В мире фантастики все возможно, и потому он удивительно многообразен. Мы стрижем овец, а где-то на далеких планетах стригут квилов (рассказ Роберта Шекли «Рейс молочного фургона»). От квилов пользы больше, потому что изделия из их шерсти огнестойки и практически вечны. Но по той же причине стричь квилов труднее, чем овец: их шерсть содержит железо. И еще их сложно транспортировать с планеты на планету, особенно вместе со смагами (инопланетными собаками) и фиргелями (живыми холодильными установками такой мощности, что они могут, пробудившись от спячки, заморозить космический корабль; их держат на жарких планетах для смягчения климата). Всем этим животным нужны разные условия полета, и то просыпаются фиргели, то перестают есть квилы, то уменьшаются до микроскопических размеров смаги — поди сыщи!
На Земле тоже возможно многое. Скажем, мутанты. Кто знает, не приобретет ли человек в результате мутаций каких-то таких качеств, которые сделают его очень непохожим на человека теперешнего? Таких качеств, которые кажутся нам сейчас невообразимыми? Так появляется серия рассказов Генри Каттнера о семье мутантов Хогбенов — людей простых, непритязательных, только вот немного обидчивых. Они терпеть не могут, когда на них обращают внимание, а еще пуще — когда придумывают всякую напраслину, вроде того, например, будто у крошки Сэма три головы. Скажут же такое! У него отроду больше двух голов не было!
Причудливые гротескные существа снова заполонили фантастику. Проблема личности в сегодняшнем мире оказалась для нее так же трудна, как и для литературы любого другого рода. Фантастика пытается ее обойти, порою не без успеха. У нее для этого — исключительные возможности.
И все же фантастике приходится раз за разом возвращаться к этой проблеме. Она слишком широко и определенно поставила вопрос о месте человека в мире и должна дать на него такой же значимый ответ.
Ответ этот прост: чтобы привести человека в соответствие с сегодняшним меняющимся миром, надо его переделать. Переделать так основательно, что эту переделку можно будет сравнить с новым актом творения.

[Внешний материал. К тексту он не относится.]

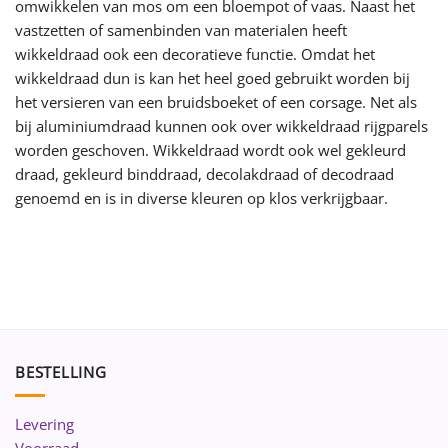
omwikkelen van mos om een bloempot of vaas. Naast het
vastzetten of samenbinden van materialen heeft
wikkeldraad ook een decoratieve functie. Omdat het
wikkeldraad dun is kan het heel goed gebruikt worden bij
het versieren van een bruidsboeket of een corsage. Net als
bij aluminiumdraad kunnen ook over wikkeldraad rijgparels
worden geschoven. Wikkeldraad wordt ook wel gekleurd
draad, gekleurd binddraad, decolakdraad of decodraad
genoemd en is in diverse kleuren op klos verkrijgbaar.
BESTELLING
Levering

Глава VII. Как сотворить человека?
Ничто так не привлекает читателей, как рассказ о благах, которые сулит им развитие техники. Поэтому большинство из тех, кто в 1914 году взял в руки только что вышедший сборник статей Герберта Уэллса «Англичанин смотрит на мир», наверняка прежде всего заглянуло в статью «О некоторых возможных открытиях». Надо думать, статья эта их разочаровала. Правда, Уэллс рассказал об электрических приборах, которые услужливо придут на помощь людям в быту, о дешевых путешествиях, о новой планировке городов, — но как-то уж очень бегло. В основном он говорил о другом — о том, как должен перемениться сам человек. Не только в умственном или нравственном, но и в прямом физическом отношении. Тема эта вряд ли показалась чересчур привлекательной. Уэллс говорил отнюдь не о постепенной эволюции человечества или всеобщей привычке к спорту, а о хирургических операциях, которым со временем будут подвергать всех подряд в целях совершенствования человеческого тела.

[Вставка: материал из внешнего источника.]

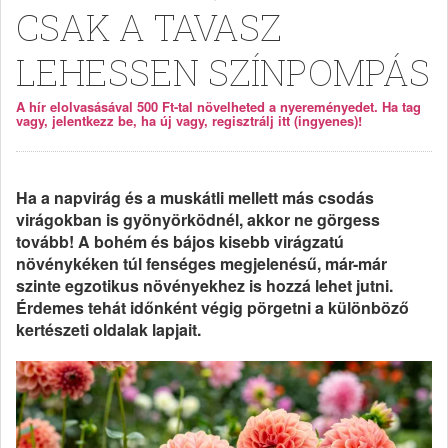
CSAK A TAVASZ
LEHESSEN SZÍNPOMPÁS
A hír elolvasásával 500 Ft-tal növelheted a nyereményedet. Ha tag
vagy, jelentkezz be, ha új vagy, regisztrálj itt (ingyenes)!
Ha a napvirág és a muskátli mellett más csodás
virágokban is gyönyörködnél, akkor ne görgess
tovább! A bohém és bájos kisebb virágzatú
növénykéken túl fenséges megjelenésű, már-már
szinte egzotikus növényekhez is hozzá lehet jutni.
Érdemes tehát időnként végig pörgetni a különböző
kertészeti oldalak lapjait.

Ранее Уэллс уже писал о переделке живой природы путем прямого хирургического вмешательства, причем задача этой переделки была почти та же. В «Острове доктора Моро» речь шла об «очеловечивании» природы, сейчас — о дальнейшем «очеловечивании» самого человека, о лучшем приспособлении его тела к его теперешнему образу жизни.
В «Острове доктора Моро» Уэллс, впрочем, не скрывал ужаса, который охватывал его при мысли о насильственных методах подобной переделки. Самые существа, возникшие в результате этих мучительных операций, кажутся ему уродливыми, химерическими, отталкивающими. Он принимает их как необходимость — не больше, а самый его роман звучит как повествование о мучительных путях цивилизации.
В статье 1914 года он также не скрывает своих эмоций.
«Пожалуй, если ко мне в гости явится таким образом “препарированный” джентльмен, у которого извлечено почти все содержимое брюшины, увеличены и усилены легкие и сердце, из мозга тоже что-то удалено, чтобы пресечь вредоносные токи и освободить место для развития других участков мозга, то мне с трудом удастся скрыть невыразимый ужас и отвращение, даже если я знаю, что при этом возрастают его мыслительные и эмоциональные способности, обостряются чувства и исчезает уставание и потребность в сне»[177]
, — пишет он. Но Анатоль Франс недаром назвал Уэллса редким типом мыслителя, который не боится своей мысли. Как ни отталкивал Уэллса измысленный им «препарированный джентльмен», он отнес свое отвращение за счет собственной ограниченности, а не за счет недостатков своего предполагаемого гостя. Стоит привыкнуть к подобного рода трансформациям человеческого тела, говорит он, и мы перестанем видеть в них что-то отталкивающее.